Of course, since IV arises just from regression the Frisch-Waugh-Lovell theorem applies. We can, for example, think of regressing \(Y_{i}\) on the residuals from projecting \(\boldsymbol{\Pi} \boldsymbol{Z}_{i}\) on \(\boldsymbol{W}_{i}\) by the first part of the FWL. This will come in handy for analyzing some IV coefficients, as before.
It may also be handy to work with the generalized IV’s reduced form and first stage expressions:
\[ \begin{align*} Y_{i} & =\boldsymbol{Z}_{i}^{\prime} \boldsymbol{\rho}+\boldsymbol{W}_{i}^{\prime} \boldsymbol{\kappa}+\nu_{i} \tag{22}\\ \boldsymbol{X}_{i} & =\boldsymbol{\Pi} \boldsymbol{Z}_{i}+\boldsymbol{\mu} \boldsymbol{W}_{i}+\boldsymbol{\eta}_{i}, \tag{23} \end{align*} \]

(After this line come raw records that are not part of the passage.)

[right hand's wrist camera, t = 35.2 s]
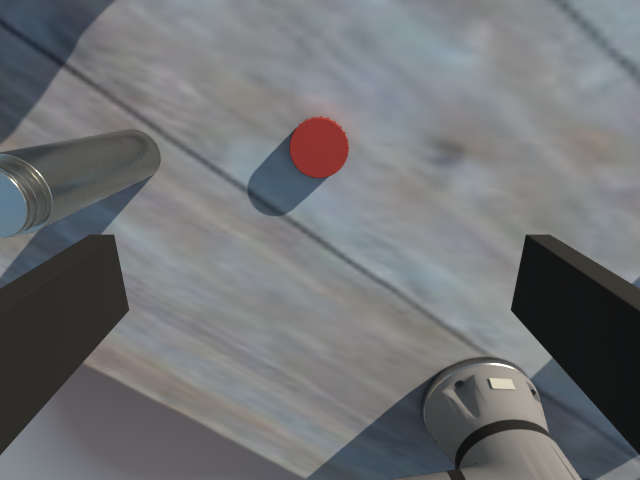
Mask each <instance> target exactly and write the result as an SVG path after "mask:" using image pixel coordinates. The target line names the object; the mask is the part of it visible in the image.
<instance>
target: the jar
mask: <svg viewBox="0 0 640 480" xmlns="http://www.w3.org/2000/svg"><path fill="white" fill-rule="evenodd" d="M159 165H160V152H159V149H158V147H157V145H156V143H155V142H154V141H153V139H152V138H151V137H149V136H148V135H147V134H145V133H143V132H141V131H138V130H124V131H118V132H112V133H107V134H101V135H96V136H90V137H84V138H79V139H73V140H67V141H62V142H56V143H51V144H45V145H39V146H34V147H28V148H22V149H17V150H11V151H6V152H0V238H8V237H14V236H16V235H19V234H28V233H33V232H36V231H38V230H40V229H42V228H44V227H46V226H48V225H50V224H53V223H55V222H57V221H59V220H61V219H63V218H65V217H67V216H69V215H71V214H73V213H76V212H78V211H80V210H82V209H84V208H86V207H88V206H90V205H92V204H94V203H96V202H99V201H101V200H103V199H105V198H107V197H109V196H111V195H113V194H115V193H117V192H119V191H122V190H124V189H126V188H128V187H130V186H132V185H134V184H136V183H138V182H140V181H142V180H145V179H147V178H149V177H151V176H152V175H153V174H154V173H155V172H156V171H157V170H158V168H159Z"/></svg>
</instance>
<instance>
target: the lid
mask: <svg viewBox="0 0 640 480" xmlns="http://www.w3.org/2000/svg"><path fill="white" fill-rule="evenodd" d="M294 131H295V132H294V133H293V135H292V136H291V141H290V144H289V145H290V155H291V158H292V161H293V163H294V164H295V166H296V167H297V168H298V169H299V170H300V171H301V172H302V173H304V174H305V175H307V176H310V177H314V178H324V177H328V176H331V175H333V174H335V173H336V172H337V171H338V170H340V169H341V167H342V166H343V165H344V163H345V161H346V159H347V156H348V149H349V147H348V139H347V138H346V135H345V134H346V133H345V132H343V130H342V129H341V126H339V125H338V124H337V123H336V122H335V121H332V120H330V119H329V118H323V117H321V116H320V117H315V118H314V117H313V118H311V119H308V120H307V119H306V121H304V122H303V123H300V124H299V126H298V128H297V129H295V130H294Z"/></svg>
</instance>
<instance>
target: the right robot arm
mask: <svg viewBox="0 0 640 480" xmlns="http://www.w3.org/2000/svg"><path fill="white" fill-rule="evenodd" d="M128 311H129V307H128V302H127V297H126V292H125V287H124V282H123V277H122V272H121V267H120V262H119V257H118V252H117V247H116V242H115V237H114V235H89V236H87V237H85V238H84V239H82V240H80V241H79V242H77V243H75V244H74V245H72V246H70V247H69V248H67V249H66V250H64V251H62V252H61V253H59V254H57V255H56V256H54V257H52V258H51V259H49V260H47V261H46V262H44V263H42V264H41V265H39V266H37V267H36V268H34V269H32V270H31V271H29V272H27V273H26V274H24V275H23V276H21V277H19V278H18V279H16V280H14V281H13V282H11V283H9V284H8V285H6V286H4V287H3V288H1V289H0V455H1V454H2V453H3V451H4V450H5V449H6V448H7V447H8V446H9V445H10V444H11V442H12V441H13V440H14V439H15V438H16V437H17V436H18V434H19V433H20V432H21V431H22V430H23V429H24V428H25V427H26V426H27V424H28V423H29V422H30V421H31V420H32V419H33V418H34V417H35V415H36V414H37V413H38V412H39V411H40V410H41V409H42V408H43V406H44V405H45V404H46V403H47V402H48V401H49V400H50V399H51V397H52V396H53V395H54V394H55V393H56V392H57V391H58V390H59V388H60V387H61V386H62V385H63V384H64V383H65V382H66V381H67V379H68V378H69V377H70V376H71V375H72V374H73V373H74V372H75V370H76V369H77V368H78V367H79V366H80V365H81V364H82V363H83V361H84V360H85V359H86V358H87V357H88V356H89V355H90V354H91V353H92V351H93V350H94V349H95V348H96V347H97V346H98V345H99V344H100V342H101V341H102V340H103V339H104V338H105V337H106V336H107V335H108V333H109V332H110V331H111V330H112V329H113V328H114V327H115V326H116V324H117V323H118V322H119V321H120V320H121V319H122V318H123V317H124V315H125V314H126V313H127V312H128ZM511 311H512V312H513V313H514V314H515V315H516V317H517V318H518V319H519V320H520V321H521V322H522V323H523V324H524V326H525V327H526V328H527V329H528V330H529V331H530V332H531V333H532V335H533V336H534V337H535V338H536V339H537V340H538V341H539V342H540V344H541V345H542V346H543V347H544V348H545V349H546V350H547V351H548V353H549V354H550V355H551V356H552V357H553V358H554V359H555V360H556V361H557V363H558V364H559V365H560V366H561V367H562V368H563V369H564V370H565V372H566V373H567V374H568V375H569V376H570V377H571V378H572V379H573V381H574V382H575V383H576V384H577V385H578V386H579V387H580V388H581V390H582V391H583V392H584V393H585V394H586V395H587V396H588V397H589V399H590V400H591V401H592V402H593V403H594V404H595V405H596V406H597V408H598V409H599V410H600V411H601V412H602V413H603V414H604V415H605V417H606V418H607V419H608V420H609V421H610V422H611V423H612V424H613V426H614V427H615V428H616V429H617V430H618V431H619V432H620V433H621V435H622V436H623V437H624V438H625V439H626V440H627V441H628V442H629V444H630V445H631V446H632V447H633V448H634V449H635V450H636V451H637V453H638V454H639V455H640V289H639V288H637V287H636V286H634V285H632V284H631V283H629V282H627V281H626V280H624V279H622V278H621V277H619V276H617V275H616V274H614V273H613V272H611V271H609V270H608V269H606V268H604V267H603V266H601V265H599V264H598V263H596V262H594V261H593V260H591V259H589V258H588V257H586V256H584V255H583V254H581V253H579V252H578V251H576V250H574V249H573V248H571V247H570V246H568V245H566V244H565V243H563V242H561V241H560V240H558V239H556V238H555V237H553V236H551V235H526V237H525V242H524V247H523V252H522V257H521V262H520V267H519V272H518V277H517V282H516V287H515V292H514V297H513V302H512V307H511ZM421 410H422V416H423V419H424V422H425V425H426V428H427V430H428V432H429V434H430V435H431V437H432V438H433V440H434V441H435V442H436V443H437V444H438V445H439V446H440V448H441V449H442V450H443V452H444V453H445V455H446V456H447V457H448V459H449V460H450V461H451V462H452V464H453V465H454V466H455V469H456V470H450V471H443V472H437V473H431V474H425V475H419V476H412V477H405V478H398V479H392V480H581V478H580V477H579V475H578V474H577V472H576V471H575V470H574V468H573V467H572V465H571V464H570V462H569V461H568V460H567V458H566V457H565V455H564V454H563V452H562V451H561V449H560V448H559V447H558V445H557V444H556V442H555V441H554V439H553V438H552V436H551V435H550V433H549V431H548V427H547V424H546V420H545V416H544V412H543V408H542V405H541V401H540V397H539V394H538V392H537V390H536V388H535V386H534V384H533V383H532V381H531V380H530V379H529V377H528V376H527V375H526V373H525V372H524V371H523V370H522V369H520V368H519V367H518V366H516V365H514V364H513V363H511V362H508V361H505V360H502V359H497V358H489V357H482V358H473V359H468V360H464V361H461V362H458V363H456V364H454V365H452V366H450V367H448V368H446V369H445V370H443V371H442V372H441V373H439V374H438V375H437V376H436V377H435V378H434V379H433V380H432V381H431V383H430V384H429V385H428V387H427V389H426V391H425V393H424V395H423V398H422V404H421Z"/></svg>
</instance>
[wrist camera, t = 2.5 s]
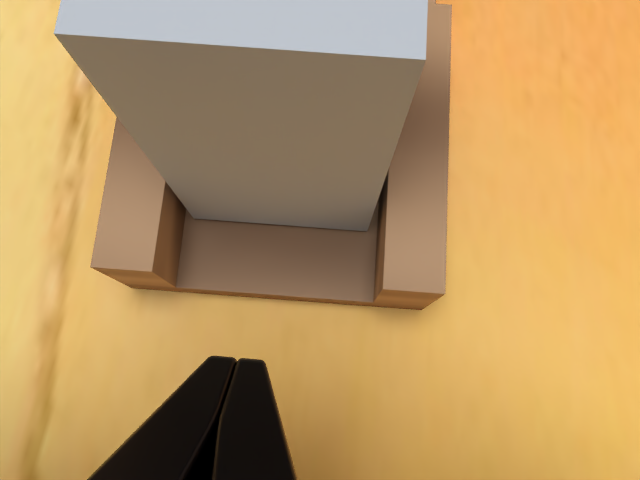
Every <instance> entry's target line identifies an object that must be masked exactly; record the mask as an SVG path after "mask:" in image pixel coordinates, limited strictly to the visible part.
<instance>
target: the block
mask: <svg viewBox="0 0 640 480" xmlns="http://www.w3.org/2000/svg"><path fill="white" fill-rule="evenodd" d="M427 12H428V0H61V3H60V7H59V12H58V17H57V21H56V26H55V31H54V34H55V36H56V37H57V38H58V40H59V41H60V42H61V44H62V45H63V46H64V48H65V49H66V50H67V51H68V53H69V54H70V55H71V57H72V58H73V59H74V61H75V62H76V63H77V65H78V66H79V67H80V69H81V70H82V71H83V73H84V74H85V75H86V77H87V78H88V79H89V81H90V82H91V83H92V85H93V86H94V87H95V88H96V90H97V91H98V92H99V94H100V95H101V96H102V98H103V99H104V100H105V102H106V103H107V104H108V106H109V107H110V108H111V110H112V111H113V112H114V114H115V115H116V116H117V118H118V119H119V120H120V122H121V123H122V124H123V126H124V127H125V128H126V129H127V131H128V132H129V133H130V135H131V136H132V137H133V139H134V140H135V141H136V143H137V144H138V145H139V147H140V148H141V149H142V151H143V152H144V153H145V155H146V156H147V157H148V159H149V160H150V161H151V163H152V164H153V165H154V167H155V168H156V169H157V170H158V172H159V173H160V174H161V176H162V177H163V178H164V180H165V181H166V182H167V184H168V185H169V186H170V188H171V189H172V190H173V192H174V193H175V194H176V196H177V197H178V198H179V200H180V201H181V202H182V204H183V205H184V206H185V208H186V209H187V210H188V211H189V213H190V214H191V215H192V217H193V218H194V219H207V220H221V221H234V222H248V223H261V224H275V225H288V226H302V227H315V228H328V229H342V230H355V231H367V230H368V227H369V224H370V222H371V219H372V216H373V213H374V210H375V207H376V204H377V201H378V198H379V195H380V192H381V189H382V187H383V184H384V181H385V178H386V175H387V172H388V169H389V166H390V163H391V160H392V157H393V154H394V151H395V149H396V146H397V143H398V140H399V137H400V134H401V131H402V128H403V125H404V122H405V119H406V116H407V113H408V111H409V108H410V105H411V102H412V99H413V96H414V93H415V90H416V87H417V84H418V81H419V78H420V76H421V73H422V70H423V67H424V64H425V61H426V41H427Z"/></svg>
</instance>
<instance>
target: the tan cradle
mask: <svg viewBox="0 0 640 480" xmlns="http://www.w3.org/2000/svg"><path fill="white" fill-rule="evenodd" d="M451 15H452V5H447V4H436V0H428V12H427V41H426V61H425V64H424V67H423V70H422V73H421V76H420V78H419V81H418V84H417V87H416V90H415V93H414V96H413V99H412V102H411V105H410V108H409V111H408V113H407V116H406V119H405V122H404V125H403V128H402V131H401V134H400V137H399V140H398V143H397V146H396V149H395V151H394V154H393V157H392V160H391V163H390V166H389V169H388V172H387V175H386V178H385V181H384V184H383V187H382V189H381V192H380V195H379V198H378V201H377V204H376V207H375V210H374V213H373V216H372V219H371V222H370V224H369V227H368V230H367V231H355V230H342V229H328V228H315V227H302V226H288V225H275V224H261V223H248V222H234V221H221V220H207V219H194V218H193V217H192V215H191V214H190V213H189V211H188V210H187V209H186V208H185V206H184V205H183V204H182V202H181V201H180V200H179V198H178V197H177V196H176V194H175V193H174V192H173V190H172V189H171V188H170V186H169V185H168V184H167V182H166V181H165V180H164V178H163V177H162V176H161V174H160V173H159V172H158V170H157V169H156V168H155V167H154V165H153V164H152V163H151V161H150V160H149V159H148V157H147V156H146V155H145V153H144V152H143V151H142V149H141V148H140V147H139V145H138V144H137V143H136V141H135V140H134V139H133V137H132V136H131V135H130V133H129V132H128V131H127V129H126V128H125V127H124V126H123V124H122V123H121V122H120V120H119V119H118V118H116V124H115V129H114V135H113V141H112V146H111V152H110V158H109V164H108V169H107V175H106V181H105V186H104V192H103V198H102V204H101V209H100V215H99V221H98V226H97V232H96V238H95V244H94V249H93V255H92V261H91V266H90V267H91V268H93V269H95V270H97V271H99V272H101V273H103V274H105V275H107V276H109V277H111V278H113V279H115V280H117V281H119V282H121V283H123V284H125V285H127V286H129V287H131V288H140V289H153V290H166V291H179V292H193V293H206V294H219V295H232V296H245V297H258V298H272V299H285V300H298V301H311V302H324V303H337V304H351V305H364V306H377V307H390V308H403V309H416V310H422V309H423V308H425V307H426V306H428V305H429V304H431V303H432V302H434V301H435V300H437V299H438V298H440V297H441V296H443V295H444V294H445V280H446V236H447V191H448V147H449V103H450V59H451Z"/></svg>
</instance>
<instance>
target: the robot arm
mask: <svg viewBox="0 0 640 480" xmlns="http://www.w3.org/2000/svg"><path fill="white" fill-rule="evenodd" d="M87 480H297V477H296V473H295V469H294V466H293V462H292V458H291V455H290V451H289V447H288V444H287V440H286V436H285V433H284V429H283V425H282V422H281V418H280V414H279V411H278V407H277V403H276V400H275V396H274V392H273V389H272V385H271V381H270V378H269V374H268V370H267V367H266V364H265V362H264V361H263V360H257V359H245V358H241V359H239V360H238V361H237V360H236V359H235V358H233V357H222V356H211V357H209V358H207V359H206V360H205V361H204V362H203V363H202V364H201V365H200V366H199V367H198V368H197V369H196V370H195V371H194V372H193V373H192V374H191V375H190V376H189V377H188V378H187V379H186V381H185V382H184V383H183V384H182V385H181V386H180V387H179V388H178V389H177V390H176V391H175V392H174V393H173V394H172V395H171V396H170V397H169V398H168V399H167V400H166V401H165V402H164V403H163V404H162V405H161V406H160V407H159V408H158V409H157V410H156V411H155V412H154V413H153V414H152V415H151V416H150V417H149V418H148V419H147V420H146V421H145V422H144V423H143V424H142V425H141V426H140V427H139V428H138V429H137V430H136V431H135V432H134V433H133V434H132V435H131V436H130V437H129V438H128V439H127V440H126V441H125V442H124V443H123V444H122V445H121V446H120V447H119V448H118V449H117V450H116V451H115V452H114V453H113V454H112V455H111V456H110V457H109V458H108V459H107V460H106V461H105V462H104V463H103V464H102V465H101V466H100V467H99V468H98V469H97V470H96V471H95V472H94V473H93V474H92V475H91V476H90V477H89V478H88V479H87Z"/></svg>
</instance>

where, per (19), we have \(\boldsymbol{\rho}=\boldsymbol{\Pi}^{\prime} \boldsymbol{\beta}, \boldsymbol{\kappa}=\boldsymbol{\mu}^{\prime} \boldsymbol{\beta}+\boldsymbol{\gamma}\), and \(\nu_{i}=\boldsymbol{\eta}^{\prime} \boldsymbol{\beta}+U_{i}\). Consider the case where \(L= \operatorname{dim}\left(\boldsymbol{Z}_{i}\right)=\operatorname{dim}\left(\boldsymbol{X}_{i}\right)=K\); we call this case “just-identified,” in that there are just as many instruments as endogenous variables. Here \(\boldsymbol{\Pi}\) is a square matrix, which is invertible (i.e. full rank) when the relevance condition holds. Thus we can define \(\boldsymbol{\beta}=\Pi^{\prime-1} \boldsymbol{\rho}\) in this case, generalizing how we defined IV as the reduced form \(\rho=\operatorname{Cov}\left(Z_{i}, Y_{i}\right) / \operatorname{Var}\left(Z_{i}\right)\) divided by the first stage \(\pi=\operatorname{Cov}\left(Z_{i}, X_{i}\right) / \operatorname{Var}\left(Z_{i}\right)\) in the simple (bivariate) case above, which was just-identified. The FWL also of course applies here, allowing us to study \(\Pi\) and \(\rho\) by first residualizing out the controls.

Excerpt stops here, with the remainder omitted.